Since the entries below must stay intact, return each one exactly.
MATERIALS PROVIDED section start
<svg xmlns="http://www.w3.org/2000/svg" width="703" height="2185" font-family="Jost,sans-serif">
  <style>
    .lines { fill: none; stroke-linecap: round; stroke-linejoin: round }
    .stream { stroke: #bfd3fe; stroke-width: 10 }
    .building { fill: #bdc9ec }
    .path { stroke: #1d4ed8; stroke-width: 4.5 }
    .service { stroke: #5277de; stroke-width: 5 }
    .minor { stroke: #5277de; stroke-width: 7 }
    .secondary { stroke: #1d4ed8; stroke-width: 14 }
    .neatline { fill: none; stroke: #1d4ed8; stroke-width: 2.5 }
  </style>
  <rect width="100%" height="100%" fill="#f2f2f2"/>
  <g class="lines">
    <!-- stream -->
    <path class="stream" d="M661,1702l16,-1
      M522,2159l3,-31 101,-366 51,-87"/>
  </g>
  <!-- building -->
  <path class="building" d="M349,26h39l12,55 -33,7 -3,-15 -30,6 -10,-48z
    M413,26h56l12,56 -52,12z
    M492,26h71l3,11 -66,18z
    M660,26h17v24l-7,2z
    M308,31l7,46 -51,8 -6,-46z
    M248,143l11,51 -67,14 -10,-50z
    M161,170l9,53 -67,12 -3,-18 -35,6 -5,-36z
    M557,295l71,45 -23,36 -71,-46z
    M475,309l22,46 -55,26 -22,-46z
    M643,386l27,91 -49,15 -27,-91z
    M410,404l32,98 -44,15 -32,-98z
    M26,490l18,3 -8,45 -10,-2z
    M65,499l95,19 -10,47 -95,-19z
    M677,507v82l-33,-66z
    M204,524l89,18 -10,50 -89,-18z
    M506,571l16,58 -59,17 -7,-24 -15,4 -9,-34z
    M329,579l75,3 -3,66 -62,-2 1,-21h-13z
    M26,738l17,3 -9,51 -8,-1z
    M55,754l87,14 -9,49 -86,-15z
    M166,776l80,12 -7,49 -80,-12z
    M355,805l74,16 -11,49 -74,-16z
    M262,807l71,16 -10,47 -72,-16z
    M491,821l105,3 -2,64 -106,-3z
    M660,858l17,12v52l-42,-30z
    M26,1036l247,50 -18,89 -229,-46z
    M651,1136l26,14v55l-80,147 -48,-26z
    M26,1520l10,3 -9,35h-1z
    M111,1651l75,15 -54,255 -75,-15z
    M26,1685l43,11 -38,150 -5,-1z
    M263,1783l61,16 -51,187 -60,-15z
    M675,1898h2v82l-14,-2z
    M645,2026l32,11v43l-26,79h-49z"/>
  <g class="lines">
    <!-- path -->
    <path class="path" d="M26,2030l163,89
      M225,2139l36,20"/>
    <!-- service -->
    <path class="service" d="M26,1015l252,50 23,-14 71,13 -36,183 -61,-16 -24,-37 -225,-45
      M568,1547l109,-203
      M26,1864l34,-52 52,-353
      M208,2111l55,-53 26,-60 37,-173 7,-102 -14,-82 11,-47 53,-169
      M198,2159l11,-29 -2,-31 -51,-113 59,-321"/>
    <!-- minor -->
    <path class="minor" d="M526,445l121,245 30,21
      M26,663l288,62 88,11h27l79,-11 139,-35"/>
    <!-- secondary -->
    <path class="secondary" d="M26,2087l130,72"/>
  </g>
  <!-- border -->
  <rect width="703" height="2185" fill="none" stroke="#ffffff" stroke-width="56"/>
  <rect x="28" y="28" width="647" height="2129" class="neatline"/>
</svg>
MATERIALS PROVIDED section end
- **TASK RESULT**:
<svg xmlns="http://www.w3.org/2000/svg" width="703" height="2185" font-family="Jost,sans-serif">
  <style>
    .lines { fill: none; stroke-linecap: round; stroke-linejoin: round }
    .stream { stroke: #bfd3fe; stroke-width: 10 }
    .building { fill: #bdc9ec }
    .path { stroke: #1d4ed8; stroke-width: 4.5 }
    .service { stroke: #5277de; stroke-width: 5 }
    .minor { stroke: #5277de; stroke-width: 7 }
    .secondary { stroke: #1d4ed8; stroke-width: 14 }
    .neatline { fill: none; stroke: #1d4ed8; stroke-width: 2.5 }
  </style>
  <rect width="100%" height="100%" fill="#f2f2f2"/>
  <g class="lines">
    <!-- stream -->
    <path class="stream" d="M661,1702l16,-1
      M522,2159l3,-31 101,-366 51,-87"/>
  </g>
  <!-- building -->
  <path class="building" d="M349,26h39l12,55 -33,7 -3,-15 -30,6 -10,-48z
    M413,26h56l12,56 -52,12z
    M492,26h71l3,11 -66,18z
    M660,26h17v24l-7,2z
    M308,31l7,46 -51,8 -6,-46z
    M248,143l11,51 -67,14 -10,-50z
    M161,170l9,53 -67,12 -3,-18 -35,6 -5,-36z
    M557,295l71,45 -23,36 -71,-46z
    M475,309l22,46 -55,26 -22,-46z
    M643,386l27,91 -49,15 -27,-91z
    M410,404l32,98 -44,15 -32,-98z
    M26,490l18,3 -8,45 -10,-2z
    M65,499l95,19 -10,47 -95,-19z
    M677,507v82l-33,-66z
    M204,524l89,18 -10,50 -89,-18z
    M506,571l16,58 -59,17 -7,-24 -15,4 -9,-34z
    M329,579l75,3 -3,66 -62,-2 1,-21h-13z
    M26,738l17,3 -9,51 -8,-1z
    M55,754l87,14 -9,49 -86,-15z
    M166,776l80,12 -7,49 -80,-12z
    M355,805l74,16 -11,49 -74,-16z
    M262,807l71,16 -10,47 -72,-16z
    M491,821l105,3 -2,64 -106,-3z
    M660,858l17,12v52l-42,-30z
    M26,1036l247,50 -18,89 -229,-46z
    M651,1136l26,14v55l-80,147 -48,-26z
    M26,1520l10,3 -9,35h-1z
    M111,1651l75,15 -54,255 -75,-15z
    M26,1685l43,11 -38,150 -5,-1z
    M263,1783l61,16 -51,187 -60,-15z
    M675,1898h2v82l-14,-2z
    M645,2026l32,11v43l-26,79h-49z"/>
  <g class="lines">
    <!-- path -->
    <path class="path" d="M26,2030l163,89
      M225,2139l36,20"/>
    <!-- service -->
    <path class="service" d="M26,1015l252,50 23,-14 71,13 -36,183 -61,-16 -24,-37 -225,-45
      M568,1547l109,-203
      M26,1864l34,-52 52,-353
      M208,2111l55,-53 26,-60 37,-173 7,-102 -14,-82 11,-47 53,-169
      M198,2159l11,-29 -2,-31 -51,-113 59,-321"/>
    <!-- minor -->
    <path class="minor" d="M526,445l121,245 30,21
      M26,663l288,62 88,11h27l79,-11 139,-35"/>
    <!-- secondary -->
    <path class="secondary" d="M26,2087l130,72"/>
  </g>
  <!-- border -->
  <rect width="703" height="2185" fill="none" stroke="#ffffff" stroke-width="56"/>
  <rect x="28" y="28" width="647" height="2129" class="neatline"/>
</svg>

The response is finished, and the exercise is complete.